_Written task_
Output every line of the text in the entries below as a numbered list, omitting any blank lines.

(Data items)
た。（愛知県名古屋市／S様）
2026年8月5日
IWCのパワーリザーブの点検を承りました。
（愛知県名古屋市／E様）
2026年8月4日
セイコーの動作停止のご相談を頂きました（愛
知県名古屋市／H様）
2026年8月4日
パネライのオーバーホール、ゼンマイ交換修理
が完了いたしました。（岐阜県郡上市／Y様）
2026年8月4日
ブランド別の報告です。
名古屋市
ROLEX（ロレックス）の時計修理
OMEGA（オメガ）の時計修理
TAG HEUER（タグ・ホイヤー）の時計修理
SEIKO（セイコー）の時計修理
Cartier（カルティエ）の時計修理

_Written answer_
1. た。（愛知県名古屋市／S様）
2. 2026年8月5日
3. IWCのパワーリザーブの点検を承りました。
4. （愛知県名古屋市／E様）
5. 2026年8月4日
6. セイコーの動作停止のご相談を頂きました（愛
7. 知県名古屋市／H様）
8. 2026年8月4日
9. パネライのオーバーホール、ゼンマイ交換修理
10. が完了いたしました。（岐阜県郡上市／Y様）
11. 2026年8月4日
12. ブランド別の報告です。
13. 名古屋市
14. ROLEX（ロレックス）の時計修理
15. OMEGA（オメガ）の時計修理
16. TAG HEUER（タグ・ホイヤー）の時計修理
17. SEIKO（セイコー）の時計修理
18. Cartier（カルティエ）の時計修理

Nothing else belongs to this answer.